--- DOCUMENT EXTRACT ---

Counting Flower Clusters

You are given a network of flower clusters represented as nodes in an undirected graph. Some clusters are known to have growing flowers. Due to a certain growth range, flowers might also grow in neighboring clusters within a maximum distance \( x \) (in terms of the number of trails or edges) from any of the known clusters.

The task is to determine the total number of clusters that could potentially have flowers growing. More precisely, starting from each known cluster, you can spread outwards via breadth-first search along the trails, and any cluster reached within at most \( x \) edges is considered as a candidate.

Note: The clusters are numbered from 1 to \( n \), and the provided trails indicate bidirectional connections between clusters.

inputFormat

The first line contains three integers \( n \), \( k \), and \( x \) where:

• \( n \) is the number of clusters.
• \( k \) is the number of clusters with known flower growth.
• \( x \) is the maximum distance (number of trails) through which flowers can spread.

The second line contains \( k \) distinct integers, each representing a cluster with known flowers.

The third line contains an integer \( m \), the number of trails connecting clusters.

Each of the following \( m \) lines contains two integers \( u \) and \( v \), indicating that there is an undirected trail connecting cluster \( u \) and cluster \( v \).

outputFormat

Output a single integer representing the total number of clusters where flowers might be growing (i.e. all clusters reachable within \( x \) trails from any known cluster).

## sample

5 1 2
2
4
1 2
2 3
3 4
4 5

4

--- PROVIDED DATA ---

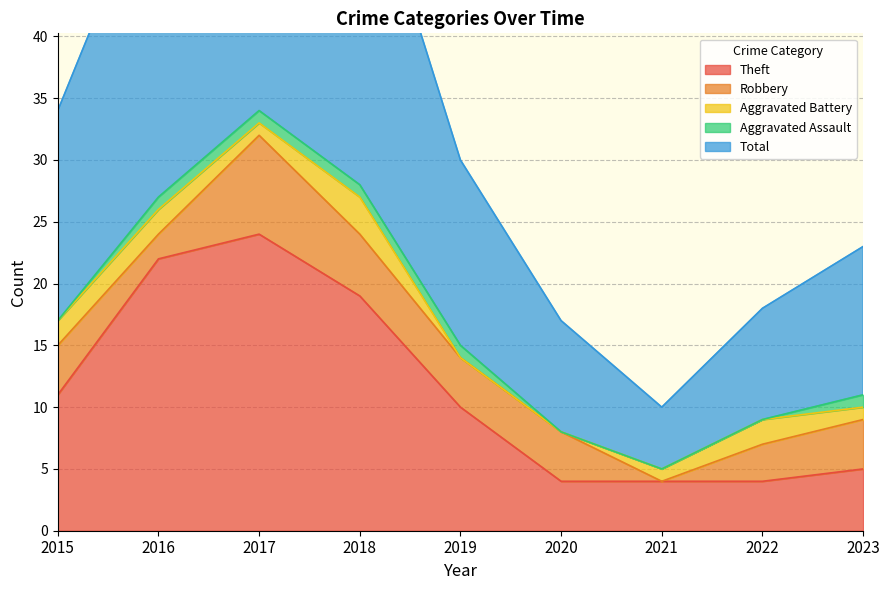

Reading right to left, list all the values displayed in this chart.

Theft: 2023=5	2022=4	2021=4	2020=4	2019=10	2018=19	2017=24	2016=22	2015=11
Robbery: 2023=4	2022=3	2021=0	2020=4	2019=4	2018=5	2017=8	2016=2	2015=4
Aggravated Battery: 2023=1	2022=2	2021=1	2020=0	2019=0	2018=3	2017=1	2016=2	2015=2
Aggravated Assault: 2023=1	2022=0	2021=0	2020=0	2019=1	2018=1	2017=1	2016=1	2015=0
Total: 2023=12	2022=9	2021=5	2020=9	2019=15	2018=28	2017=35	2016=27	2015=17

---

▸ **REQUIREMENT**: In the flower cluster problem, rewrite the paragraph beginning "You are given a network of flower clusters" as a short bulleted list that keeps its main facts.

▸ **RESPONSE FOR THIS EXERCISE**:
- Flower clusters form a network, represented as nodes in an undirected graph.
- Some clusters are known to have growing flowers.
- Because of a growth range, flowers might also grow in neighboring clusters up to a maximum distance x from any known cluster.
- That distance is counted in trails, or edges.